§ **ЗАДАНИЕ**:
Перепишите строки от строки с "scientific name: Schoenus" до конца пунктов включительно, поменяв "phylum" на "division"; всё остальное оставьте без изменений.

'''

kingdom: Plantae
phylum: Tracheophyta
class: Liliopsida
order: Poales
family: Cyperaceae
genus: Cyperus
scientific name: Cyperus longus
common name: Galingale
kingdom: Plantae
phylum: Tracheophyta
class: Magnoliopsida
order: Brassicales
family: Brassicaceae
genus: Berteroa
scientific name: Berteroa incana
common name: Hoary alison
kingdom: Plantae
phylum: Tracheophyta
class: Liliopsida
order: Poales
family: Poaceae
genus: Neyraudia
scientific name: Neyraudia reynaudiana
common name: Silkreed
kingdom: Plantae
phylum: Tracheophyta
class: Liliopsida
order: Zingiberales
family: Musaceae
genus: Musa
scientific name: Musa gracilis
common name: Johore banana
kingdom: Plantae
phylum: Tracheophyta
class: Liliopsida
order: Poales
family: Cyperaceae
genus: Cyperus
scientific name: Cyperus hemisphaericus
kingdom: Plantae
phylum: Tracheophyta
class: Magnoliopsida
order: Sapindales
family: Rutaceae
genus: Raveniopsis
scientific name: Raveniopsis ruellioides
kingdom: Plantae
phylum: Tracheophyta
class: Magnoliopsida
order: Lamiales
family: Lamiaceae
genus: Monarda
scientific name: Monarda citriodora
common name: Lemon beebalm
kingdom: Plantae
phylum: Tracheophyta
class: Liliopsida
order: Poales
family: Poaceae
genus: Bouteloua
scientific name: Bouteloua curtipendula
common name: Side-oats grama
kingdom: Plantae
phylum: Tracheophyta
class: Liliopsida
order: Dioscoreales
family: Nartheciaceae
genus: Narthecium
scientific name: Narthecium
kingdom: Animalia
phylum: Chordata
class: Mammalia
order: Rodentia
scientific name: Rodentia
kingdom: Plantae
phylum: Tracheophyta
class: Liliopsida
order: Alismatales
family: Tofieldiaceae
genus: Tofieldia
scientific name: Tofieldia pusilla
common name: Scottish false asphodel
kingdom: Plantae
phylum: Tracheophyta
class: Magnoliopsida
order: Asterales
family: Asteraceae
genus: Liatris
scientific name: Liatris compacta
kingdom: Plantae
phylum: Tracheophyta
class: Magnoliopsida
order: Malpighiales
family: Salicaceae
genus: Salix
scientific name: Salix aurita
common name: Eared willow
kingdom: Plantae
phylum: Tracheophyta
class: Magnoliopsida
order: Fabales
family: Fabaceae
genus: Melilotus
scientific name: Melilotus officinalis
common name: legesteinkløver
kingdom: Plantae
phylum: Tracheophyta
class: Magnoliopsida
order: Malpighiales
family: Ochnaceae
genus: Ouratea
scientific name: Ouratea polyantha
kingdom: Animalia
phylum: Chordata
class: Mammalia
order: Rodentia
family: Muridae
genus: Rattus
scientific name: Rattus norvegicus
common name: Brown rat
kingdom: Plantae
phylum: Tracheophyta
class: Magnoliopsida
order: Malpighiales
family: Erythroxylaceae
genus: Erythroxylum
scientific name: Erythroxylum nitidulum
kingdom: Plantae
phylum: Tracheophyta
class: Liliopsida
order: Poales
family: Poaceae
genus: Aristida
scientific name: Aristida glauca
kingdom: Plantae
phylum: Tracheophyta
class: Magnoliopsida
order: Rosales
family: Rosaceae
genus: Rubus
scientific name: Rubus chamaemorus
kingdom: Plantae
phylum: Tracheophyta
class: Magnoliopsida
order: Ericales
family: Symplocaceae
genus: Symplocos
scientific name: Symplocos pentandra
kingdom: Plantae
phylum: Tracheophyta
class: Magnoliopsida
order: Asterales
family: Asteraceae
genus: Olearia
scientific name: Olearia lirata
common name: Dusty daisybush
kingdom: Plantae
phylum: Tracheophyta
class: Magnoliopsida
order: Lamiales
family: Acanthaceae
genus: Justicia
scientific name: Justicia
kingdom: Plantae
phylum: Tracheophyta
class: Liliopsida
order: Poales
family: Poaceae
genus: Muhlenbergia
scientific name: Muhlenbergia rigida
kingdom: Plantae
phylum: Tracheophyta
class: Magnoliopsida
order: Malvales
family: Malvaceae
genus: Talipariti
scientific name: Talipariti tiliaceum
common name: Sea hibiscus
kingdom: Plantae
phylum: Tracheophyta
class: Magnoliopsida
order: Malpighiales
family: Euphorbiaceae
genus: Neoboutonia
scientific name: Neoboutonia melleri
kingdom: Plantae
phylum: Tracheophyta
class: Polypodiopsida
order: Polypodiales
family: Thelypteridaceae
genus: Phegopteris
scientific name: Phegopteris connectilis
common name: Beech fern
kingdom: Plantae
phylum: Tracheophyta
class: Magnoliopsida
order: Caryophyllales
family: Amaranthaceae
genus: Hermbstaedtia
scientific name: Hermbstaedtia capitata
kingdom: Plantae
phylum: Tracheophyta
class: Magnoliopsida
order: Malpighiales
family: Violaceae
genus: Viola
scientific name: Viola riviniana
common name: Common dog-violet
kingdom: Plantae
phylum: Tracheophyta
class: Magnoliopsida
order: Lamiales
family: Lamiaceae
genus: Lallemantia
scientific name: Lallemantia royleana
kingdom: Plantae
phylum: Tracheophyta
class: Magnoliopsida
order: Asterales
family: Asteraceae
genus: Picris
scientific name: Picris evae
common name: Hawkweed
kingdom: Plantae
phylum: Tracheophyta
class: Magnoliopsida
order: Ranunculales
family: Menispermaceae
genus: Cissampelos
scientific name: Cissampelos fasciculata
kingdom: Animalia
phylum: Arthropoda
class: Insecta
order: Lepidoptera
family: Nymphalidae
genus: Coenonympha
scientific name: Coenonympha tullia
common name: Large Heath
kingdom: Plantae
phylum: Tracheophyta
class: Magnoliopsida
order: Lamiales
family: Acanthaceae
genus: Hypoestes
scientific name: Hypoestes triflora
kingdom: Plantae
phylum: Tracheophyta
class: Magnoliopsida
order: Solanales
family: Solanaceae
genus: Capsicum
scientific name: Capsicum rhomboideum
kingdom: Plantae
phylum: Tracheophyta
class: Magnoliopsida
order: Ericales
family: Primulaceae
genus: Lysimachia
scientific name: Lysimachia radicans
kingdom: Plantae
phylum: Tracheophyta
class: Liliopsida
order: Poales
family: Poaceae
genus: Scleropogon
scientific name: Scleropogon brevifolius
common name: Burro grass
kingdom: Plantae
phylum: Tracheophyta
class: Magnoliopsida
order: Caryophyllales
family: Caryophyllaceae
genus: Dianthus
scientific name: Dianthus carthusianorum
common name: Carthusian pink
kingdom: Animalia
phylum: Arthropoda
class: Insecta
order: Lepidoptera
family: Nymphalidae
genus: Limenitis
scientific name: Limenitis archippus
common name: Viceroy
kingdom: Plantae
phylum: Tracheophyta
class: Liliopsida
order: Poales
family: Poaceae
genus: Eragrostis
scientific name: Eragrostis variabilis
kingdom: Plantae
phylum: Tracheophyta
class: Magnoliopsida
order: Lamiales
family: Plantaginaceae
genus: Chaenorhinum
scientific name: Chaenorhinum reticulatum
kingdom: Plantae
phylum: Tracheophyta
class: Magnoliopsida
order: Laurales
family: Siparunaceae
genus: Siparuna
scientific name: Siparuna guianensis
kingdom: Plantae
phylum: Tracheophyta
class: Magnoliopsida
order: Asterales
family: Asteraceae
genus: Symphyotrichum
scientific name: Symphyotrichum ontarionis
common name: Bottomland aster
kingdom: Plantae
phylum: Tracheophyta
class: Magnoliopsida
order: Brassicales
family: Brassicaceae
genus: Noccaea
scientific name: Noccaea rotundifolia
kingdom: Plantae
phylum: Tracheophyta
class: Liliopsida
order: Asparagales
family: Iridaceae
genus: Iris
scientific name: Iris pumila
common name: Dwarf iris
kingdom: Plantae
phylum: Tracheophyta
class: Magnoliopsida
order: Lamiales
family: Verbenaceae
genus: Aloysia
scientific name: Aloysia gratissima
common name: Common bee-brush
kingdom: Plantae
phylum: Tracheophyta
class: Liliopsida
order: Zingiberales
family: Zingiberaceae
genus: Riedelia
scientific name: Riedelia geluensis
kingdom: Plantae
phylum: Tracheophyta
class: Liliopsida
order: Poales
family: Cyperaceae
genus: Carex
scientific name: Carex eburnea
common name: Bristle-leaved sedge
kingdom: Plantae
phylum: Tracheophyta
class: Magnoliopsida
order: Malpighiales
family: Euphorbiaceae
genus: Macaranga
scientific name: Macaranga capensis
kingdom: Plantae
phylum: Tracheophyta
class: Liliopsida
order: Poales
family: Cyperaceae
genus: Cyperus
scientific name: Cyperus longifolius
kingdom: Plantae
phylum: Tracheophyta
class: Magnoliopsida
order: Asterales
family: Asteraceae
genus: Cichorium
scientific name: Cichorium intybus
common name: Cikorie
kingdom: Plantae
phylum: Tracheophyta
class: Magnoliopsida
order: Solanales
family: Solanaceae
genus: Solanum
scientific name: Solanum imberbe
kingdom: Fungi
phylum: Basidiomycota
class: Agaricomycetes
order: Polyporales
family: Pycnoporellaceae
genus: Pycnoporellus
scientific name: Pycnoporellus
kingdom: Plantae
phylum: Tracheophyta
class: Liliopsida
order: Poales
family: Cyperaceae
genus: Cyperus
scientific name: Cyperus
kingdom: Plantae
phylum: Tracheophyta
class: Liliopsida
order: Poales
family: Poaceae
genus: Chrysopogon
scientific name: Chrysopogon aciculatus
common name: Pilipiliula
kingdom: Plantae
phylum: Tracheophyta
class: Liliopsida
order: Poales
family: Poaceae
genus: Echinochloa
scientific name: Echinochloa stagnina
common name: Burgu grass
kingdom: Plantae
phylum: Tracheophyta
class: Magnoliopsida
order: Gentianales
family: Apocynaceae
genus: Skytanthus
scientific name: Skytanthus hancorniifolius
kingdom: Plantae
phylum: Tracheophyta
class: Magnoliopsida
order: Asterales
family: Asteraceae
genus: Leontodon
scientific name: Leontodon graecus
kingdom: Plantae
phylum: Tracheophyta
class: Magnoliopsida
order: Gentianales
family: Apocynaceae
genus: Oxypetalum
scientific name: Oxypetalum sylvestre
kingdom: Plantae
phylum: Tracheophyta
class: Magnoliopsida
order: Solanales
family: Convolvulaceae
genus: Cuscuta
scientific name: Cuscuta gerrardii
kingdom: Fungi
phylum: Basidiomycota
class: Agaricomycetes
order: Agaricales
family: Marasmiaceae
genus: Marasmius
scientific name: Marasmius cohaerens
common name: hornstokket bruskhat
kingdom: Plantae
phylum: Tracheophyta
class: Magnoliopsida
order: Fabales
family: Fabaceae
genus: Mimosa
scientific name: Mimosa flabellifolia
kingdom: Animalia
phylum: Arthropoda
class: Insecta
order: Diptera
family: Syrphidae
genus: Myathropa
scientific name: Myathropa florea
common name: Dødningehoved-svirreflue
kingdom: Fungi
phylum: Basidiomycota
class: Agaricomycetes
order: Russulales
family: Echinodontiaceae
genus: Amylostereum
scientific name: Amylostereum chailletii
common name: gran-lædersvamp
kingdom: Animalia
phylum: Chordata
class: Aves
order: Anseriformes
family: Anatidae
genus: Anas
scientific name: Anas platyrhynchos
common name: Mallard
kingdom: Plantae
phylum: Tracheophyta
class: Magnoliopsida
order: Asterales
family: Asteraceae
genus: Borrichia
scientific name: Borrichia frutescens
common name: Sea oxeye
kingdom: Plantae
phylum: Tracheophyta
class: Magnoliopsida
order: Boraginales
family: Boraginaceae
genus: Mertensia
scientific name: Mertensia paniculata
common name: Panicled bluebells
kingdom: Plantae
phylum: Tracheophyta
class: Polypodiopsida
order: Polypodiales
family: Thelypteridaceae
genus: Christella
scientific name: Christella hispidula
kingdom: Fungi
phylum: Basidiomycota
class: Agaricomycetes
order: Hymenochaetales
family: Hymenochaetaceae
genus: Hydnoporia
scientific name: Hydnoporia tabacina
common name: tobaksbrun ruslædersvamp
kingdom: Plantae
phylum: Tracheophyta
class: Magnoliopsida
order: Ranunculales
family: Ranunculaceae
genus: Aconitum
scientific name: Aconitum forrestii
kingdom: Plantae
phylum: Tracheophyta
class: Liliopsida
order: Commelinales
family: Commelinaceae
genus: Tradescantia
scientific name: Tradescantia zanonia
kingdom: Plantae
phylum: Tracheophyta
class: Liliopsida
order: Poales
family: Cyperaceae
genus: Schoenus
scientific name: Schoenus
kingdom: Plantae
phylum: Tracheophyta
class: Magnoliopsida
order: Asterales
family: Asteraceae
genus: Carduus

'''

§ **РЕЗУЛЬТАТ**:
scientific name: Schoenus
kingdom: Plantae
division: Tracheophyta
class: Magnoliopsida
order: Asterales
family: Asteraceae
genus: Carduus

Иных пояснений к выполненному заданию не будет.